Liverpool drew first blood against Manchester United with a 2-0 win at Anfield in the first leg of their Europa League last-16 clash.
It was a night of firsts as Daniel Sturridge's maiden European goal, from the penalty spot, teed up Louis van Gaal's first defeat against the Reds after four straight wins for United against their arch rivals.
Sturridge's first-half strike -- his first in continental competition in only his fifth appearance over three years -- was followed by Roberto Firmino's close-range effort 17 minutes from time.
And had it not been for the continued brilliance of goalkeeper David de Gea, it would have been over as a contest before next week's return at Old Trafford.
Manchester United manager Van Gaal had spoken of not living in the past. Liverpool counterpart Jurgen Klopp had said he did not believe in enemies in football, but an atmosphere crackling with electricity certainly did not reflect that.
Thursday night's encounter may not have had the ferocity and intensity of some of their Premier League battles -- Jordan Henderson's yellow card inside two minutes was for a high foot routinely punished in European football rather than anything more aggressive -- but there was no mistaking the importance.
Liverpool's football in the first half was played primarily in United's half as they dominated the midfield battle with a front four of Sturridge, Firmino, Adam Lallana and Philippe Coutinho rotating positions with bewildering regularity.
There was no wonder the back-tracking Memphis Depay was lured into bringing down Nathaniel Clyne in the area after the advancing full-back collected Firmino's outside-of-the-foot through-ball.
With regular penalty-taker James Milner absent with illness, Sturridge -- criticised for not taking a spot-kick in the Capital One Cup final shootout last month -- stepped up to beat De Gea for his fourth goal in six appearances against United.
The Spain international kept his side in it during the opening 45 minutes with three brilliant saves.
Coutinho's decision to go at Sturridge's far-post cross with his right foot and not his left gave the goalkeeper just enough time to get back and claw out his shot, while his save from a one-on-one with Sturridge was Peter Schmeichel-esque and the point-blank stop from Lallana's volley was just pure instinct.
Had Juan Mata gone down amid a tangle of legs with Mamadou Sakho, Spanish referee Carlos Velasco Carballo -- who has given 80 yellows and six red cards in his 13 matches -- would have been duty-bound to award a spot-kick in front of the Kop, but the former Chelsea man stayed on his feet and the danger was cleared.

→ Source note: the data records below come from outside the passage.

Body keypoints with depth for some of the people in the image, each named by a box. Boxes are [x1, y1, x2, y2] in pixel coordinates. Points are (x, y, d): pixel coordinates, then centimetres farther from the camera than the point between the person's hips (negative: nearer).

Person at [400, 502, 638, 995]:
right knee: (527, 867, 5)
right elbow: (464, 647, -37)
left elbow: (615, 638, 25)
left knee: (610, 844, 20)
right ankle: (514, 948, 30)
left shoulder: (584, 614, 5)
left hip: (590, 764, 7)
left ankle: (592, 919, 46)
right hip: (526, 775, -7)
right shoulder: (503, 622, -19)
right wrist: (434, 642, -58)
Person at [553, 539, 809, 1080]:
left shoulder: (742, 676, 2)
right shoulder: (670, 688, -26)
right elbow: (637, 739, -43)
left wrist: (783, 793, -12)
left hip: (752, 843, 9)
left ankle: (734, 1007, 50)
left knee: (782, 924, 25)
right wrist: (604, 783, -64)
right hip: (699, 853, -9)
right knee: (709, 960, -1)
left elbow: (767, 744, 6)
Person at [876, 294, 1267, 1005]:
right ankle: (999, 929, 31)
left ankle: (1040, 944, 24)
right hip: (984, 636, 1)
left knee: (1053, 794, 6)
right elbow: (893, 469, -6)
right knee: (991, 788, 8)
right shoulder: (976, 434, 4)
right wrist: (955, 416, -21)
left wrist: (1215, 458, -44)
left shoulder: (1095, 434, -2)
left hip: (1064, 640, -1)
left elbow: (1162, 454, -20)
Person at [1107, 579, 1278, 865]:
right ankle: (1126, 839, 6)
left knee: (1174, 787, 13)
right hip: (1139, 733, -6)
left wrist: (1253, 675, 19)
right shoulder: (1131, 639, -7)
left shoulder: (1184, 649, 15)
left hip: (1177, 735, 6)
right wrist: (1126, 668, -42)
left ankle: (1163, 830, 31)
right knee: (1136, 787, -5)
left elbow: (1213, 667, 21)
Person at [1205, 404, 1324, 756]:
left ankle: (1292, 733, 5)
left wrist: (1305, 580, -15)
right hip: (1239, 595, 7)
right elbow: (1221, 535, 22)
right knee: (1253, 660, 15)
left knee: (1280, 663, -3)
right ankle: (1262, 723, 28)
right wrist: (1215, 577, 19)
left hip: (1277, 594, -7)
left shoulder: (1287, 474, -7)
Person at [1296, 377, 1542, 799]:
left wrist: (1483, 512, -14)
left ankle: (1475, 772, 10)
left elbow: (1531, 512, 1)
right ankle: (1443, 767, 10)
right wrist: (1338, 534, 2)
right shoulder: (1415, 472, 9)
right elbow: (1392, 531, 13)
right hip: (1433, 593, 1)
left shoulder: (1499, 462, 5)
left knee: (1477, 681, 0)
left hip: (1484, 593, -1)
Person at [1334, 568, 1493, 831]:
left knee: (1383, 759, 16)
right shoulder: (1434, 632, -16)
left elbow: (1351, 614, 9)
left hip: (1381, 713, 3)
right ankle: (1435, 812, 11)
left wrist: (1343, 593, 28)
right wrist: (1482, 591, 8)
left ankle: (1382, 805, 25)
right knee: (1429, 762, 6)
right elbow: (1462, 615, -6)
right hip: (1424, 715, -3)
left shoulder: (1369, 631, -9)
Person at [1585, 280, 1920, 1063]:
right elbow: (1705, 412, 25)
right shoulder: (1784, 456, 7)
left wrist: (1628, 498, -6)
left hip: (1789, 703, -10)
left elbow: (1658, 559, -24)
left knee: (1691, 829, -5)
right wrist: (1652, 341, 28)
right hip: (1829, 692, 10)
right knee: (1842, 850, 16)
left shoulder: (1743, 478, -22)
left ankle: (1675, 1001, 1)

Michael Carrick replaced forward Marcus Rashford, who apart from one half-chance in the opening minute had a quiet night, at half-time as United tried to gain a foothold in midfield by switching to a back three with the substitute at its heart.
It had the desired effect as United enjoyed a spell of dominance but De Gea continued to save his side, denying fierce drives from Coutinho and Clyne while Henderson saved him the trouble by wastefully firing wide.
He had no chance with Firmino's close-range stab -- his third goal in eight days -- after Lallana capitalised on Carrick's decision not to clear his lines.
Marouane Fellaini headed wide a rare chance but United rarely exposed Liverpool's aerial fallibility.